■ Task details: One exact copy of the listing, minus the images, is the required answer.

===== Information shown =====

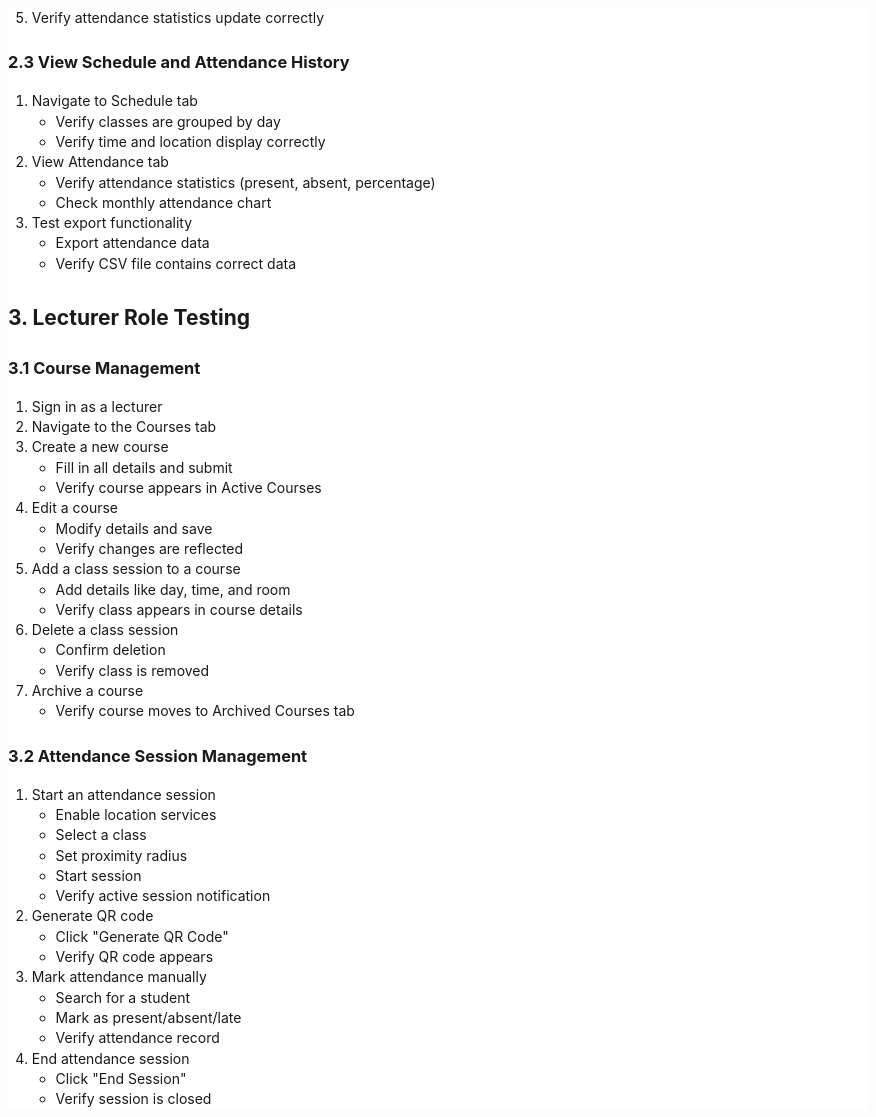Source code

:5. Verify attendance statistics update correctly

### 2.3 View Schedule and Attendance History
1. Navigate to Schedule tab
   - Verify classes are grouped by day
   - Verify time and location display correctly
2. View Attendance tab
   - Verify attendance statistics (present, absent, percentage)
   - Check monthly attendance chart
3. Test export functionality
   - Export attendance data
   - Verify CSV file contains correct data

## 3. Lecturer Role Testing

### 3.1 Course Management
1. Sign in as a lecturer
2. Navigate to the Courses tab
3. Create a new course
   - Fill in all details and submit
   - Verify course appears in Active Courses
4. Edit a course
   - Modify details and save
   - Verify changes are reflected
5. Add a class session to a course
   - Add details like day, time, and room
   - Verify class appears in course details
6. Delete a class session
   - Confirm deletion
   - Verify class is removed
7. Archive a course
   - Verify course moves to Archived Courses tab

### 3.2 Attendance Session Management
1. Start an attendance session
   - Enable location services
   - Select a class
   - Set proximity radius
   - Start session
   - Verify active session notification
2. Generate QR code
   - Click "Generate QR Code"
   - Verify QR code appears
3. Mark attendance manually
   - Search for a student
   - Mark as present/absent/late
   - Verify attendance record
4. End attendance session
   - Click "End Session"
   - Verify session is closed
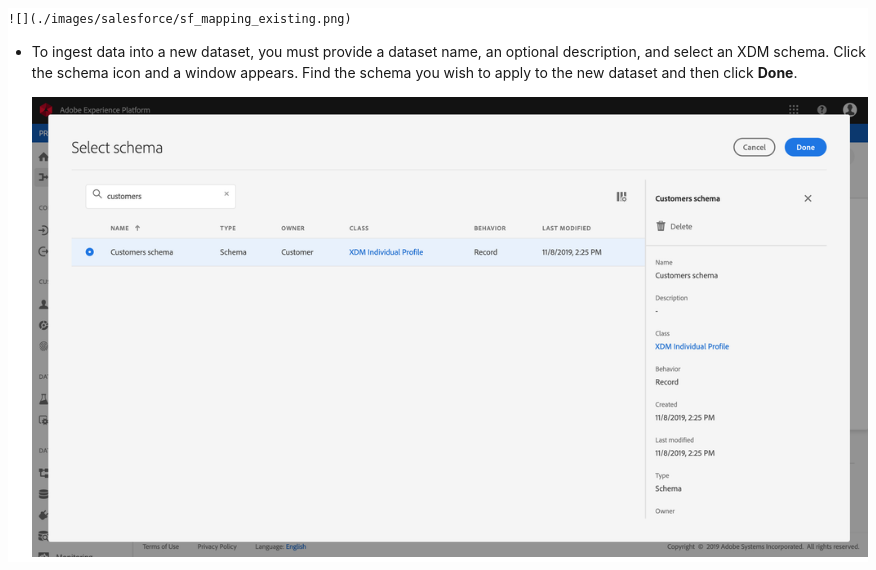     ![](./images/salesforce/sf_mapping_existing.png)

*   To ingest data into a new dataset, you must provide a dataset name, an optional description, and select an XDM schema. Click the schema icon and a window appears. Find the schema you wish to apply to the new dataset and then click **Done**.

    ![](./images/salesforce/sf_mapping_schema.png)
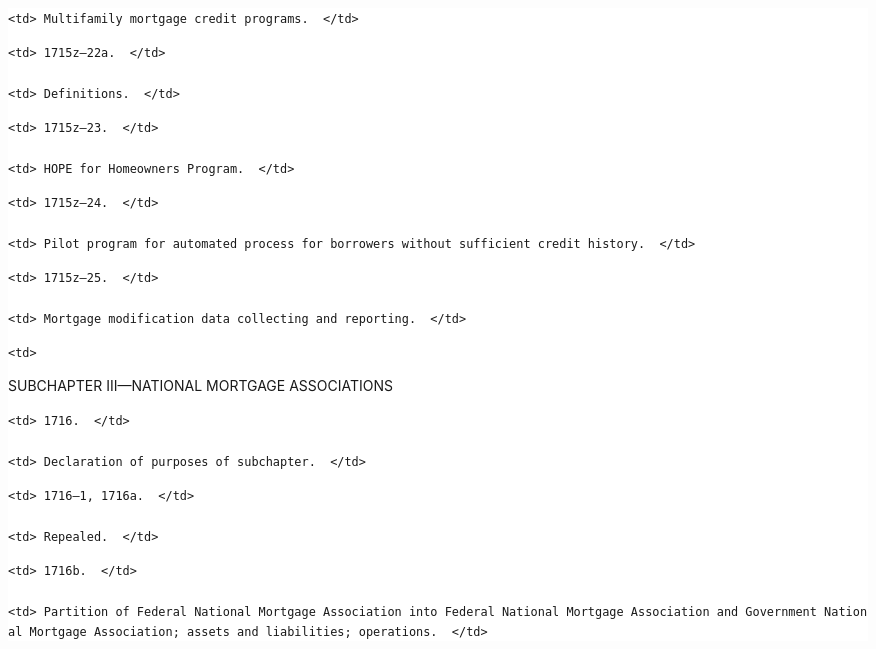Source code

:     <td> Multifamily mortgage credit programs.  </td>

  </tr>

  <tr>

    <td> 1715z–22a.  </td>

    <td> Definitions.  </td>

  </tr>

  <tr>

    <td> 1715z–23.  </td>

    <td> HOPE for Homeowners Program.  </td>

  </tr>

  <tr>

    <td> 1715z–24.  </td>

    <td> Pilot program for automated process for borrowers without sufficient credit history.  </td>

  </tr>

  <tr>

    <td> 1715z–25.  </td>

    <td> Mortgage modification data collecting and reporting.  </td>

  </tr>

  <tr>

    <td> 

SUBCHAPTER III—NATIONAL MORTGAGE ASSOCIATIONS  </td>

  </tr>

  <tr>

    <td> 1716.  </td>

    <td> Declaration of purposes of subchapter.  </td>

  </tr>

  <tr>

    <td> 1716–1, 1716a.  </td>

    <td> Repealed.  </td>

  </tr>

  <tr>

    <td> 1716b.  </td>

    <td> Partition of Federal National Mortgage Association into Federal National Mortgage Association and Government National Mortgage Association; assets and liabilities; operations.  </td>

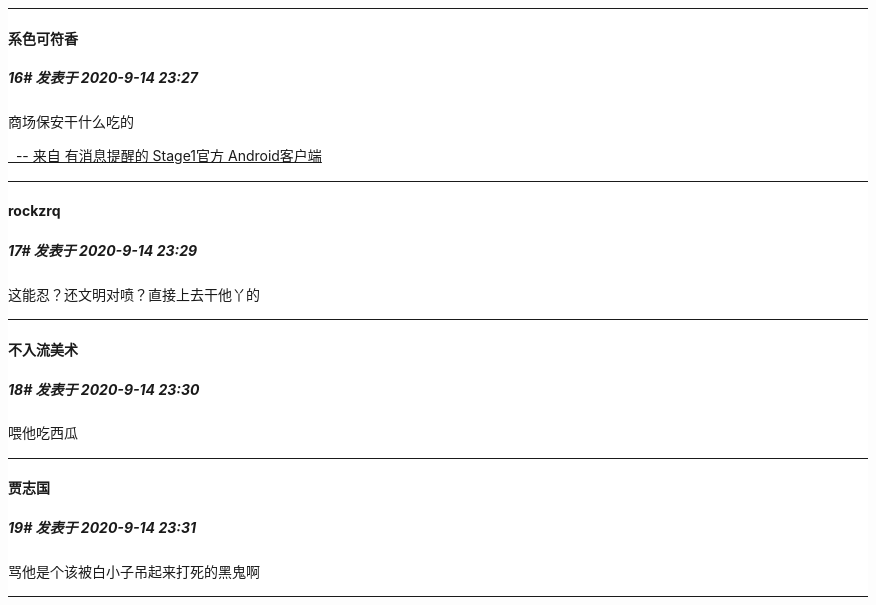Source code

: 



*****

####  系色可符香  
##### 16#       发表于 2020-9-14 23:27




商场保安干什么吃的

[  -- 来自 有消息提醒的 Stage1官方 Android客户端](https://www.coolapk.com/apk/140634)







*****

####  rockzrq  
##### 17#       发表于 2020-9-14 23:29




这能忍？还文明对喷？直接上去干他丫的







*****

####  不入流美术  
##### 18#       发表于 2020-9-14 23:30




喂他吃西瓜







*****

####  贾志国  
##### 19#       发表于 2020-9-14 23:31




骂他是个该被白小子吊起来打死的黑鬼啊







*****
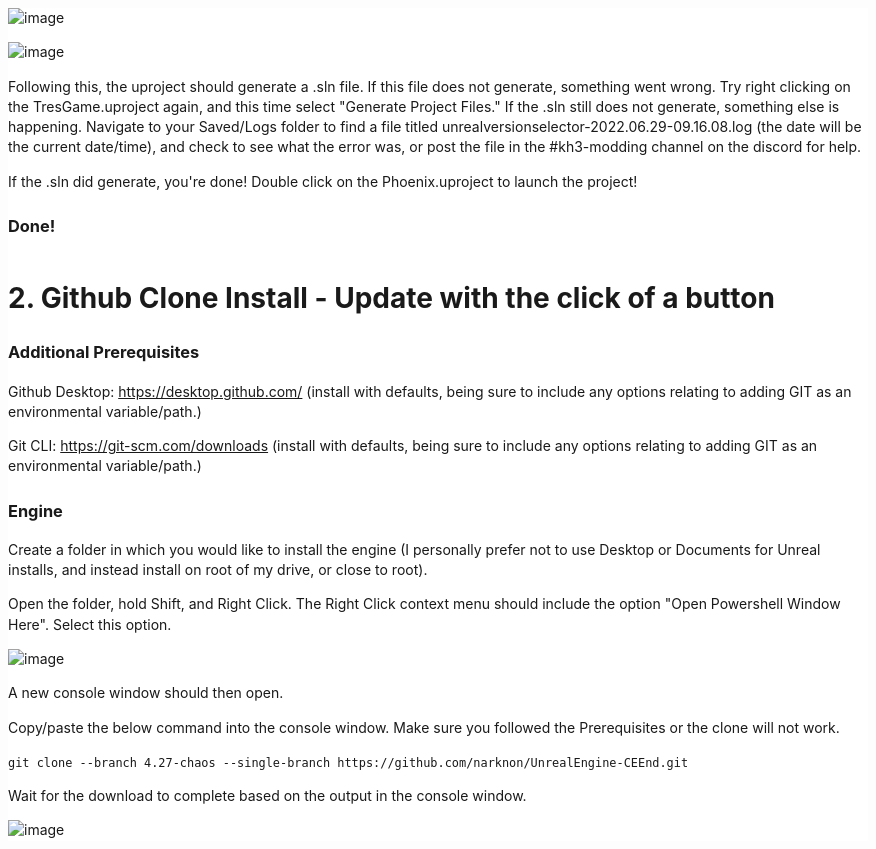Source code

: ![image](https://user-images.githubusercontent.com/73571427/176458008-307cc67f-0122-4a1b-9025-964c3592c8c1.png)


![image](https://user-images.githubusercontent.com/73571427/176459346-7e40b7bd-ab8d-4e81-8866-e6acc9394b79.png)



Following this, the uproject should generate a .sln file.  If this file does not generate, something went wrong.  Try right clicking on the TresGame.uproject again, and this time select "Generate Project Files."  If the .sln still does not generate, something else is happening.  Navigate to your Saved/Logs folder to find a file titled unrealversionselector-2022.06.29-09.16.08.log (the date will be the current date/time), and check to see what the error was, or post the file in the #kh3-modding channel on the discord for help. 


If the .sln did generate, you're done!  Double click on the Phoenix.uproject to launch the project!

### Done!




# 2. Github Clone Install - Update with the click of a button


### Additional Prerequisites

Github Desktop: https://desktop.github.com/ (install with defaults, being sure to include any options relating to adding GIT as an environmental variable/path.)

Git CLI: https://git-scm.com/downloads (install with defaults, being sure to include any options relating to adding GIT as an environmental variable/path.)


### Engine

Create a folder in which you would like to install the engine (I personally prefer not to use Desktop or Documents for Unreal installs, and instead install on root of my drive, or close to root).

Open the folder, hold Shift, and Right Click.  The Right Click context menu should include the option "Open Powershell Window Here".  Select this option.

![image](https://user-images.githubusercontent.com/73571427/176466757-96a88aaa-bd02-4248-b0be-9a1072472ee2.png)


A new console window should then open. 

Copy/paste the below command into the console window. Make sure you followed the Prerequisites or the clone will not work.

    git clone --branch 4.27-chaos --single-branch https://github.com/narknon/UnrealEngine-CEEnd.git
    
    
Wait for the download to complete based on the output in the console window.

![image](https://user-images.githubusercontent.com/73571427/218326628-c391390f-6407-472a-bb7b-e7e59851d71c.png)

=====

■ Response:
Source code

:5. Verify attendance statistics update correctly

### 2.3 View Schedule and Attendance History
1. Navigate to Schedule tab
   - Verify classes are grouped by day
   - Verify time and location display correctly
2. View Attendance tab
   - Verify attendance statistics (present, absent, percentage)
   - Check monthly attendance chart
3. Test export functionality
   - Export attendance data
   - Verify CSV file contains correct data

## 3. Lecturer Role Testing

### 3.1 Course Management
1. Sign in as a lecturer
2. Navigate to the Courses tab
3. Create a new course
   - Fill in all details and submit
   - Verify course appears in Active Courses
4. Edit a course
   - Modify details and save
   - Verify changes are reflected
5. Add a class session to a course
   - Add details like day, time, and room
   - Verify class appears in course details
6. Delete a class session
   - Confirm deletion
   - Verify class is removed
7. Archive a course
   - Verify course moves to Archived Courses tab

### 3.2 Attendance Session Management
1. Start an attendance session
   - Enable location services
   - Select a class
   - Set proximity radius
   - Start session
   - Verify active session notification
2. Generate QR code
   - Click "Generate QR Code"
   - Verify QR code appears
3. Mark attendance manually
   - Search for a student
   - Mark as present/absent/late
   - Verify attendance record
4. End attendance session
   - Click "End Session"
   - Verify session is closed
     ![](./images/salesforce/sf_mapping_existing.png)

*   To ingest data into a new dataset, you must provide a dataset name, an optional description, and select an XDM schema. Click the schema icon and a window appears. Find the schema you wish to apply to the new dataset and then click **Done**.

    ![](./images/salesforce/sf_mapping_schema.png)
Source code

:     <td> Multifamily mortgage credit programs.  </td>

  </tr>

  <tr>

    <td> 1715z–22a.  </td>

    <td> Definitions.  </td>

  </tr>

  <tr>

    <td> 1715z–23.  </td>

    <td> HOPE for Homeowners Program.  </td>

  </tr>

  <tr>

    <td> 1715z–24.  </td>

    <td> Pilot program for automated process for borrowers without sufficient credit history.  </td>

  </tr>

  <tr>

    <td> 1715z–25.  </td>

    <td> Mortgage modification data collecting and reporting.  </td>

  </tr>

  <tr>

    <td> 

SUBCHAPTER III—NATIONAL MORTGAGE ASSOCIATIONS  </td>

  </tr>

  <tr>

    <td> 1716.  </td>

    <td> Declaration of purposes of subchapter.  </td>

  </tr>

  <tr>

    <td> 1716–1, 1716a.  </td>

    <td> Repealed.  </td>

  </tr>

  <tr>

    <td> 1716b.  </td>

    <td> Partition of Federal National Mortgage Association into Federal National Mortgage Association and Government National Mortgage Association; assets and liabilities; operations.  </td>

Source code

: 



*****

####  系色可符香  
##### 16#       发表于 2020-9-14 23:27




商场保安干什么吃的

[  -- 来自 有消息提醒的 Stage1官方 Android客户端](https://www.coolapk.com/apk/140634)







*****

####  rockzrq  
##### 17#       发表于 2020-9-14 23:29




这能忍？还文明对喷？直接上去干他丫的







*****

####  不入流美术  
##### 18#       发表于 2020-9-14 23:30




喂他吃西瓜







*****

####  贾志国  
##### 19#       发表于 2020-9-14 23:31




骂他是个该被白小子吊起来打死的黑鬼啊







*****
Source code

: ![image](https://user-images.githubusercontent.com/73571427/176458008-307cc67f-0122-4a1b-9025-964c3592c8c1.png)


![image](https://user-images.githubusercontent.com/73571427/176459346-7e40b7bd-ab8d-4e81-8866-e6acc9394b79.png)



Following this, the uproject should generate a .sln file.  If this file does not generate, something went wrong.  Try right clicking on the TresGame.uproject again, and this time select "Generate Project Files."  If the .sln still does not generate, something else is happening.  Navigate to your Saved/Logs folder to find a file titled unrealversionselector-2022.06.29-09.16.08.log (the date will be the current date/time), and check to see what the error was, or post the file in the #kh3-modding channel on the discord for help. 


If the .sln did generate, you're done!  Double click on the Phoenix.uproject to launch the project!

### Done!




# 2. Github Clone Install - Update with the click of a button


### Additional Prerequisites

Github Desktop: https://desktop.github.com/ (install with defaults, being sure to include any options relating to adding GIT as an environmental variable/path.)

Git CLI: https://git-scm.com/downloads (install with defaults, being sure to include any options relating to adding GIT as an environmental variable/path.)


### Engine

Create a folder in which you would like to install the engine (I personally prefer not to use Desktop or Documents for Unreal installs, and instead install on root of my drive, or close to root).

Open the folder, hold Shift, and Right Click.  The Right Click context menu should include the option "Open Powershell Window Here".  Select this option.

![image](https://user-images.githubusercontent.com/73571427/176466757-96a88aaa-bd02-4248-b0be-9a1072472ee2.png)


A new console window should then open. 

Copy/paste the below command into the console window. Make sure you followed the Prerequisites or the clone will not work.

    git clone --branch 4.27-chaos --single-branch https://github.com/narknon/UnrealEngine-CEEnd.git
    
    
Wait for the download to complete based on the output in the console window.

![image](https://user-images.githubusercontent.com/73571427/218326628-c391390f-6407-472a-bb7b-e7e59851d71c.png)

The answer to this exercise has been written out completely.